Fortes ventos sobre a democracia

Cláudio Roberto de Souza
Mestrando e professor de história

Publicado em: 12/09/2018 03:00 Atualizado em: 12/09/2018 08:39

No Brasil, pouquíssimos presidentes foram eleitos democraticamente. Na primeira república, entre 1889 e 1930, os presidentes foram eleitos periodicamente, mas não podemos considerar o sistema como democrático. Nele, o voto não era secreto, os eleitores eram apenas de 1% a 5% da população e não havia a possibilidade concreta do candidato no governo perder a eleição, haja vista as fraudes que permeavam o processo. Aí, chegamos em 1930, quando Vargas tomou o poder, após ter perdido a eleição. Em 1934, o mesmo Vargas foi eleito pela Assembleia Constituinte para a presidência e a próxima eleição que deveria ocorrer em 1938 não houve porque Vargas deu o autogolpe do Estado Novo em novembro de 1937, permanecendo no poder até 1945, quando foi forçado a renunciar.

Entre 1946 e 1964 teremos nosso período efetivamente democrático, sob nova constituição. Foi constituído um regime pluripartidário, havia a possibilidade efetiva do governante perder a eleição, pois numa democracia, há de haver a possibilidade concreta de que quem esteja no governo possa vir a perder a eleição. Houve liberdade de imprensa, congresso funcionando e ampliação do percentual de eleitores para cerca de 50% da população. Neste período, foram eleitos por voto direito os presidentes Gaspar Dutra (1946), Vargas (1950), Juscelino (1955) e Jânio Quadros (1960). Jânio renunciou e João Goulart assumiu em 1962 e governou até a crise política que resultou em sua deposição pelos militares em 1964.

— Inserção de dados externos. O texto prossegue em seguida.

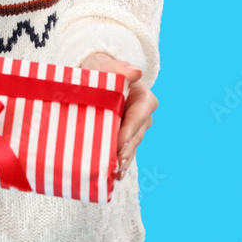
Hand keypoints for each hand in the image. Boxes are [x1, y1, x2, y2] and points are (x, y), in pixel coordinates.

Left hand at [79, 51, 158, 180]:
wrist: (97, 76)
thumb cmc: (103, 69)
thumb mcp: (108, 65)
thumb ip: (121, 68)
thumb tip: (135, 72)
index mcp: (145, 100)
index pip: (138, 117)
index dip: (128, 132)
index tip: (118, 144)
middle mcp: (143, 117)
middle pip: (135, 136)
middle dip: (126, 151)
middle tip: (115, 165)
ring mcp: (135, 129)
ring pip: (131, 146)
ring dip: (124, 161)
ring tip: (114, 174)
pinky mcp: (125, 137)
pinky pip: (124, 150)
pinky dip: (119, 162)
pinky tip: (112, 175)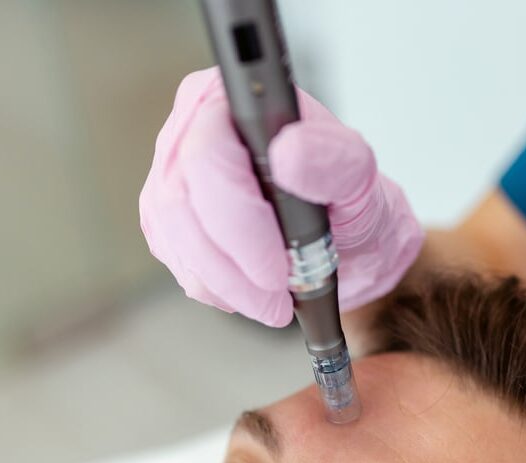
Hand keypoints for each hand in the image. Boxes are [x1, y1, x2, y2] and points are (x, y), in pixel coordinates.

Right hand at [139, 67, 423, 326]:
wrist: (343, 236)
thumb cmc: (347, 197)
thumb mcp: (358, 175)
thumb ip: (332, 159)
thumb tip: (288, 153)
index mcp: (232, 100)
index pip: (208, 156)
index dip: (238, 219)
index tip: (278, 266)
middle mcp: (191, 128)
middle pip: (180, 203)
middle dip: (234, 264)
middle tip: (279, 296)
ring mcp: (173, 174)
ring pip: (175, 239)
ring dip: (227, 283)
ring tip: (273, 298)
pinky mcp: (168, 219)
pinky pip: (177, 262)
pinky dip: (217, 288)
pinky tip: (250, 289)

De 1964 até 1989, as eleições foram indiretas com cinco generais presidentes. A ditadura civil-militar criou o bipartidarismo, a oposição era desbaratada por cassações de mandato e a legislação eleitoral alterada sempre que o governo sentia que poderia perder uma eleição, além da imprensa ser mantida sob censura. Assim, quem participou das eleições de 1960 com 18 anos, apenas tornaria a votar para presidente com 47 anos! Em outras palavras, ninguém com menos de 47 anos em 1989 nunca havia participado de uma eleição presidencial no Brasil. Fomos uma geração que, literalmente, teve que aprender o que era essa tal democracia. De lá pra cá, elegemos Collor, Fernando Henrique, Lula e Dilma. No meio do caminho, o trauma superado do impeachment de Collor e a ferida aberta do impedimento da presidente Dilma. No balanço do processo, de 129 anos de república, em apenas 48 deles vivemos sob presidentes eleitos democraticamente. Isso explica muito do nosso atual momento e as tentações autoritárias que, infelizmente, assistimos por parte de candidatos e como elas ainda seduzem parte de nossas elites. É que a República, no Brasil, foi poucas vezes sinônimo de democracia.